Jeux de soirée sans téléchargement : le navigateur est toute l’installation
Rakket ne demande aucun téléchargement, d’aucun côté : l’écran s’ouvre comme une page web et chaque téléphone rejoint la partie comme une page web, avec un code de quatre lettres. Le moyen le plus rapide de tuer une soirée est de demander à neuf personnes de trouver la même appli dans deux stores différents ; ici, il n’y a pas de troisième étape.
Une installation, c’est une file d’attente : trouver la bonne appli parmi les copies, attendre le téléchargement sur le wifi de quelqu’un d’autre, accepter les autorisations, créer un compte, puis chercher le salon. Neuf personnes font ça à neuf vitesses différentes, et la soirée attend la plus lente.
Un navigateur saute tout ça. L’écran affiche quatre lettres et un QR code ; un téléphone scanne ou tape, choisit un prénom, et c’est fait. Rien n’est installé sur le téléphone et rien n’est installé sur l’ordinateur pro qui fait tourner l’écran. C’est aussi pour ça que ça passe sur des machines verrouillées.
Ce qu’il vous faut vraiment
Un écran
N’importe quel navigateur : télé, portable, tablette, vidéoprojecteur
Un téléphone chacun
Encore un navigateur. Pas d’appli, pas de compte, pas d’autorisations
Du wifi
Un réseau que l’écran et les téléphones atteignent tous les deux
Rien d’autre
Pas de console, pas de manettes, pas de carte, pas d’inscription
Toute l’installation, dans l’ordre
1
Ouvrir une page web sur l’écran
Ce que la pièce peut voir, dans le navigateur qui s’y trouve déjà. Rien ne s’installe et rien ne demande d’autorisation.
2
Lire le code, ou pointer une caméra
L’écran affiche quatre lettres et un carré QR. Un appareil photo de téléphone sur le carré est la voie la plus rapide ; taper quatre lettres est le repli qui marche toujours.
3
Choisir un nom et un visage
C’est toute l’inscription. Pas d’e-mail, pas de mot de passe, pas de lien de vérification dans une boîte inaccessible depuis le wifi de la soirée.
4
Jouer
Il n’y a pas de quatrième étape. C’est tout l’objet de la page que vous lisez.

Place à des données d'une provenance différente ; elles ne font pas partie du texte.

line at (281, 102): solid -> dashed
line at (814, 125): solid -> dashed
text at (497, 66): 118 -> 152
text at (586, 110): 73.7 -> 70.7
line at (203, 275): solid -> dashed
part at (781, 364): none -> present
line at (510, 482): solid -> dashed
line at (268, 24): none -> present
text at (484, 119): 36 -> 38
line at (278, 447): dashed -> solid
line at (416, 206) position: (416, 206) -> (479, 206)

Les jeux les plus rapides pour commencer
Trois minutes d’explication et vous marquez, pratique quand les invités arrivent encore.
Répondez à une consigne éclair, puis swipez entre les duels pour élire la plus drôle.
6–100 · 3–6 min
Ce qu’une installation coûte vraiment à une soirée
Une installation est une file d’attente, et la soirée attend la personne la plus lente : trouver la bonne appli parmi les copies, la télécharger sur le wifi de quelqu’un d’autre, accepter les autorisations, créer un compte, valider l’e-mail, et seulement ensuite chercher le salon. Neuf personnes font cela à neuf vitesses, et les deux qui coincent abandonnent discrètement et se mettent à discuter entre elles.

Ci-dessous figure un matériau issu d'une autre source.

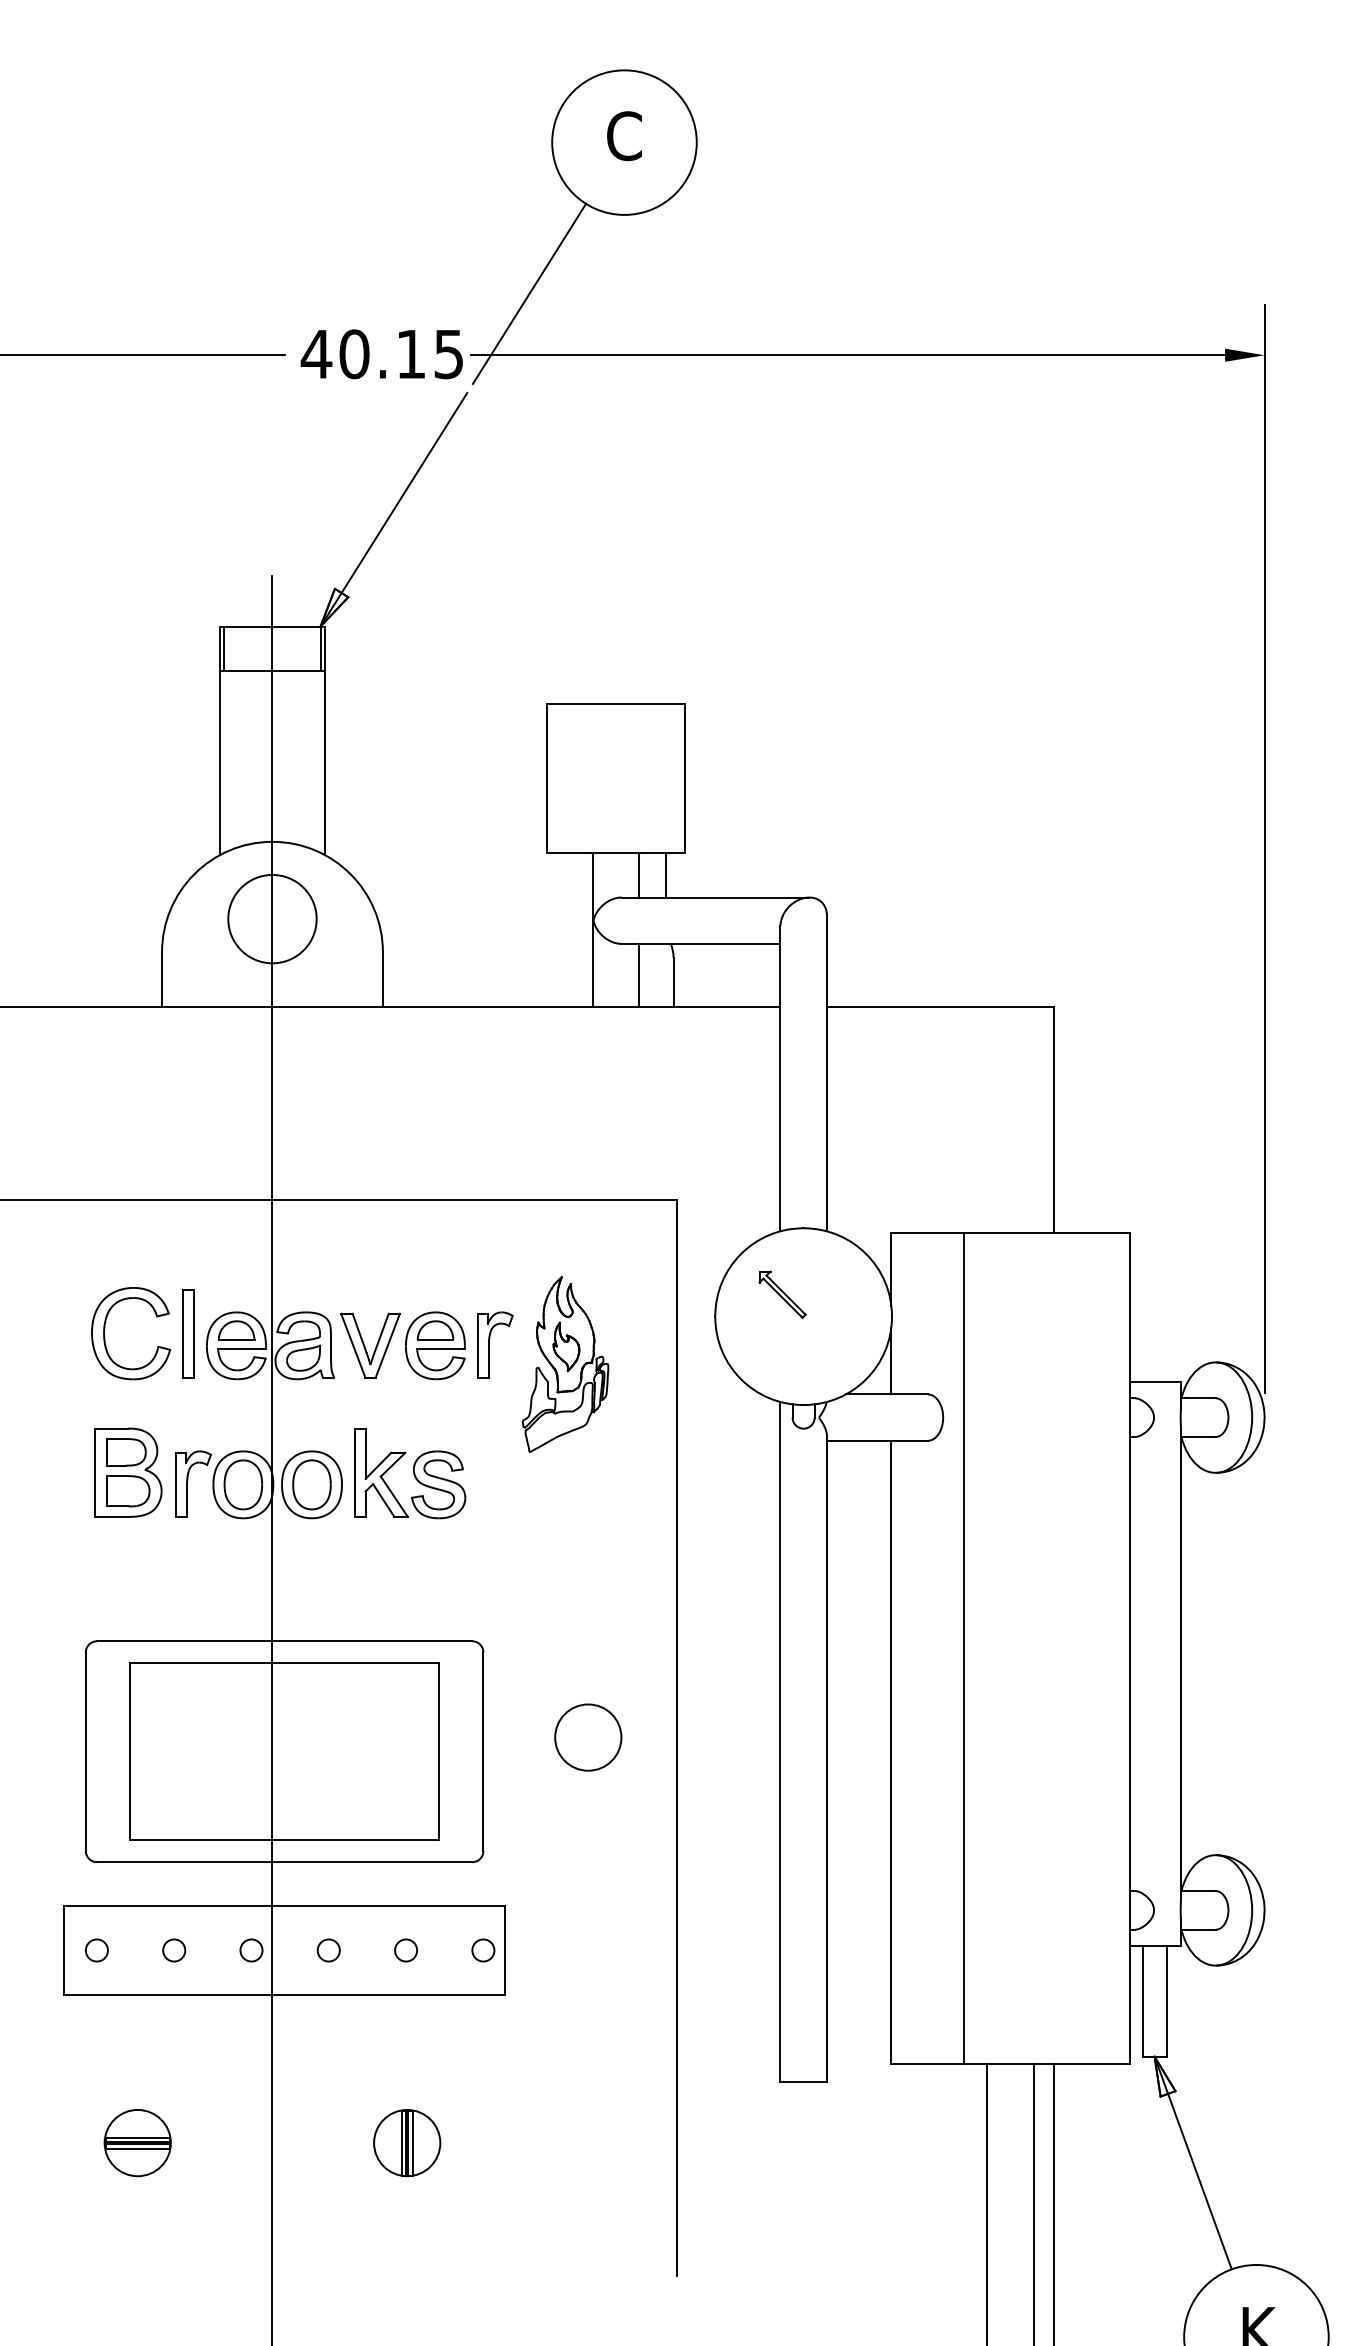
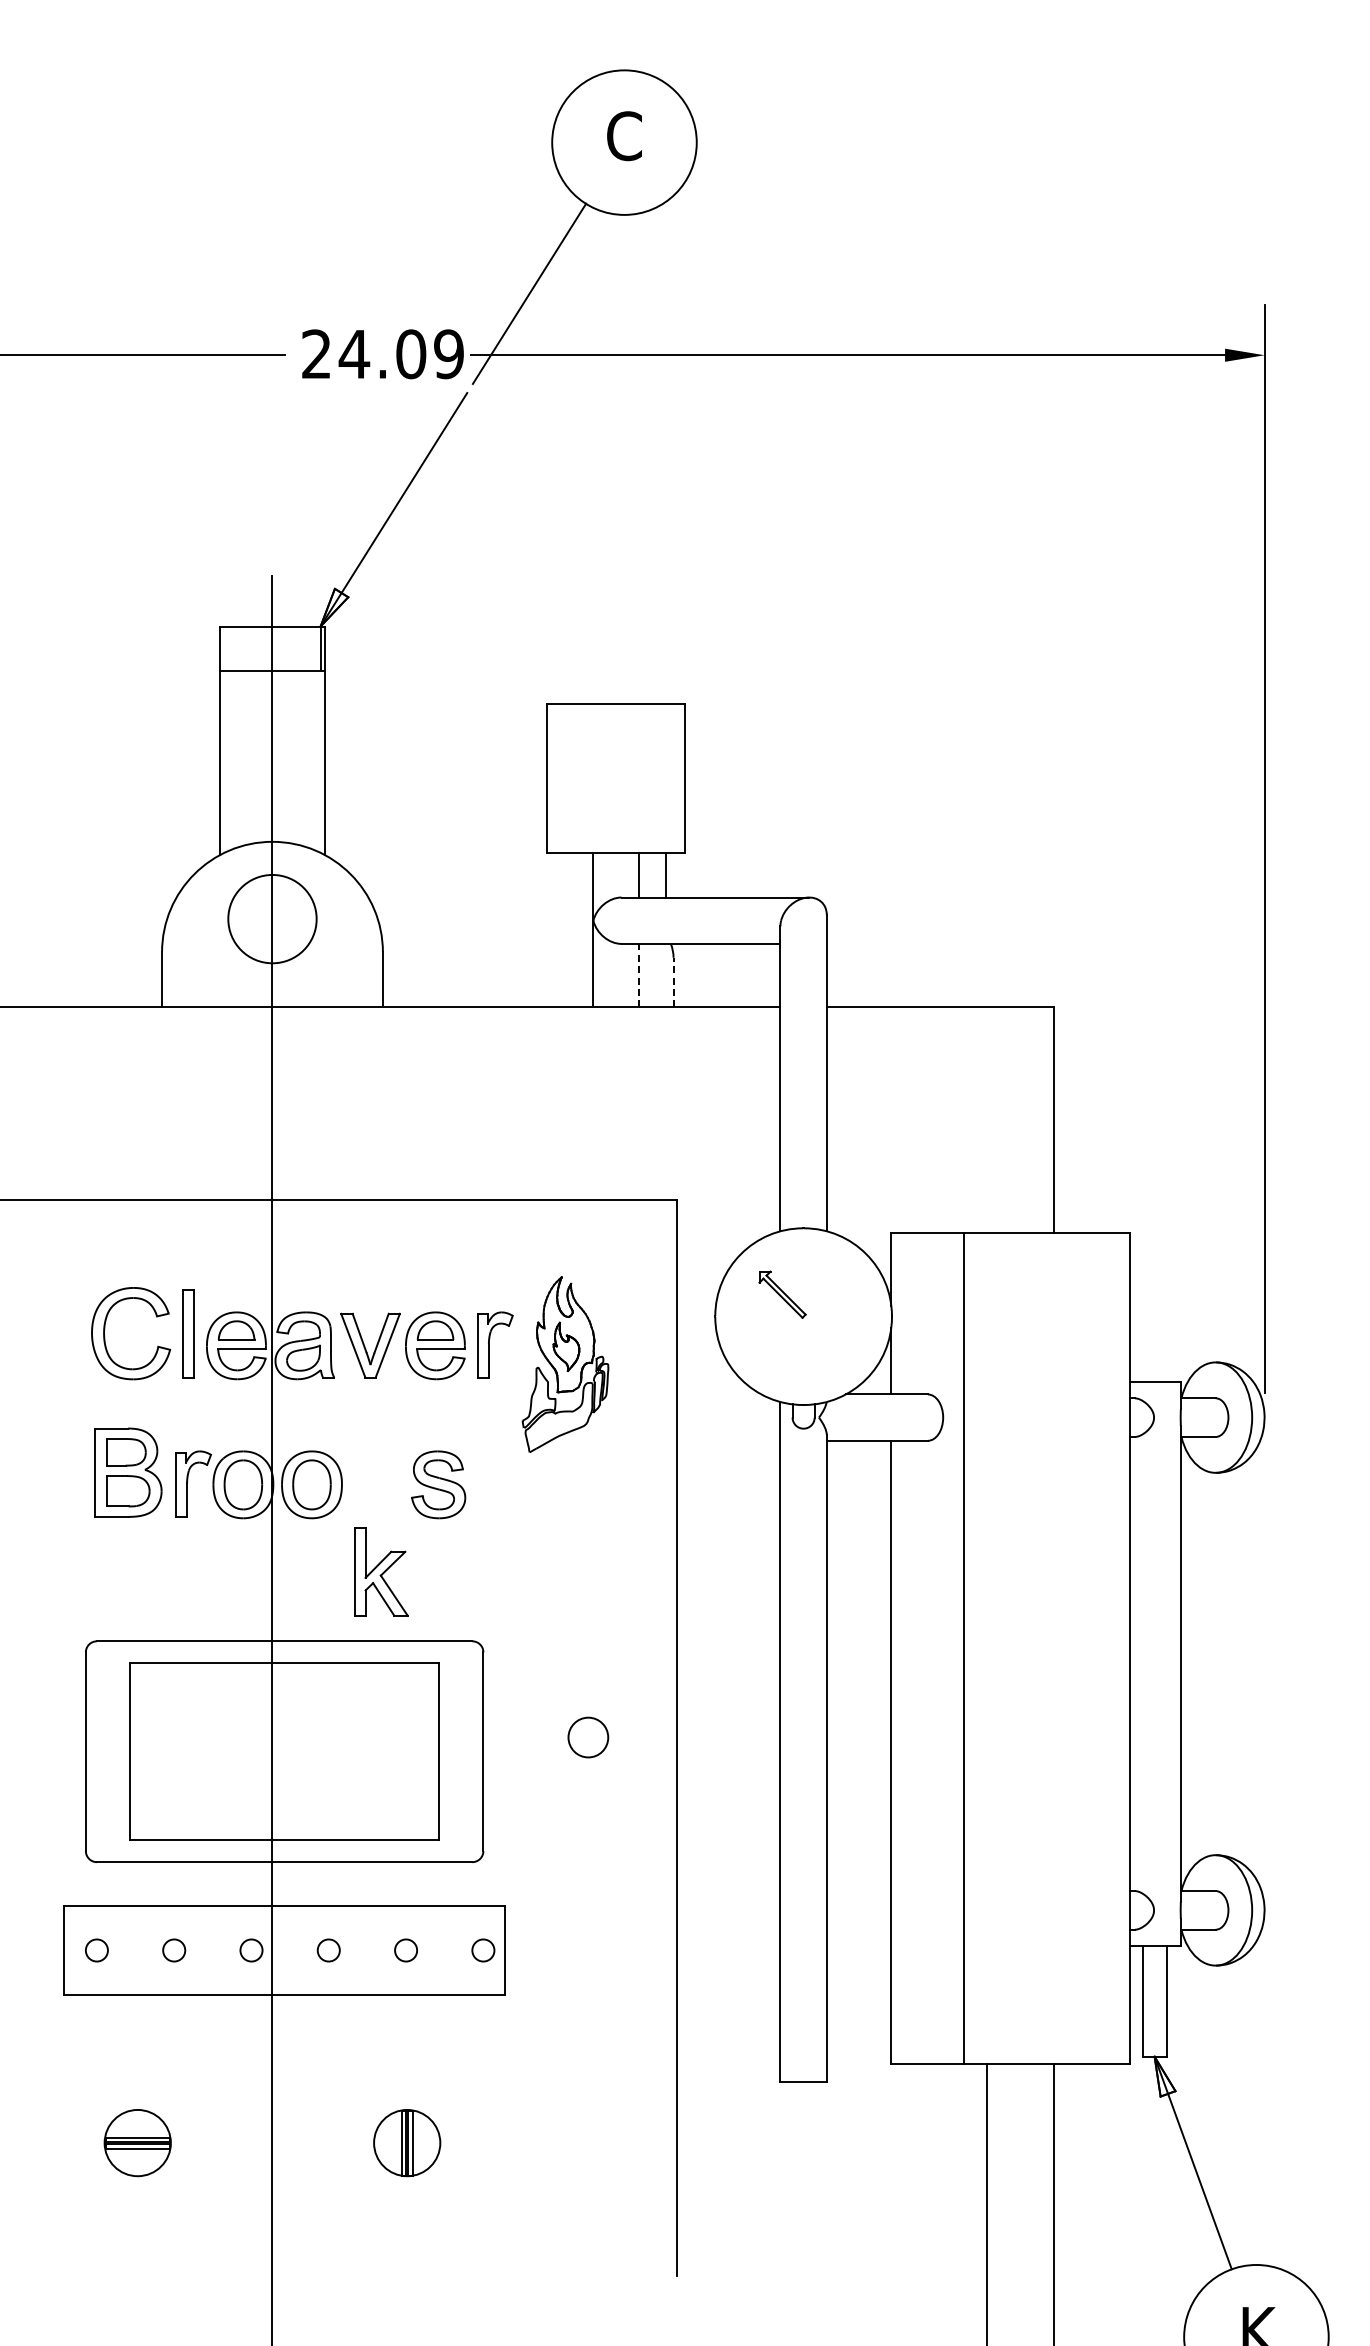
text at (381, 354): 40.15 -> 24.09
line at (224, 648): present -> none
line at (639, 975): solid -> dashed
line at (673, 982): solid -> dashed
part at (381, 1472) position: (381, 1472) -> (381, 1571)
circle at (588, 1737) size: 69x69 px -> 43x43 px
line at (1033, 2202): present -> none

Un navigateur supprime toute la file plutôt que de la raccourcir. Il supprime aussi la discussion sur les téléphones : un store veut un compte, un mot de passe et souvent un moyen de paiement enregistré, et demander cela à un invité pour un seul jeu est une plus grosse demande qu’il n’y paraît. Personne n’a à expliquer à son beau-père pourquoi le jeu réclame son identifiant Apple.

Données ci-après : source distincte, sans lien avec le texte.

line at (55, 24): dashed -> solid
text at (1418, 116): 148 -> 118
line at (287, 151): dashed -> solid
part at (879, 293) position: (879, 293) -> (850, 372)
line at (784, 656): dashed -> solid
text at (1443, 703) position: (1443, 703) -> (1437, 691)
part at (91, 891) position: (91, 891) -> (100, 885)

Questions sur le sans-téléchargement
Il n’y a vraiment pas d’appli ?
Aucune appli, ni d’un côté ni de l’autre. L’écran comme la manette sont des pages web ordinaires.
Quels navigateurs marchent ?
N’importe quel navigateur récent sur n’importe quel téléphone, plus Safari, Chrome, Firefox et Edge sur l’écran.
Dois-je m’inscrire ?
Non. Tout le monde joue en invité par défaut. S’inscrire ensuite est une mise à niveau sur place : vous gardez la place et les victoires que vous avez déjà.
Est-ce que ça marche sur un ordinateur pro ?
Oui. Il n’y a rien à installer, donc rien qui demande des droits administrateur.
Est-ce que cela marche sur un vieux téléphone ?
Sur n’importe quel téléphone doté d’un navigateur à jour. La manette est volontairement simple (des boutons, une zone de dessin et un champ de texte) parce que c’est ce qui tourne partout.
Et les données mobiles au lieu du wifi ?
Aucun souci. Un téléphone sur sa propre connexion rejoint la même partie ; seul l’écran gagne à être sur quelque chose de stable.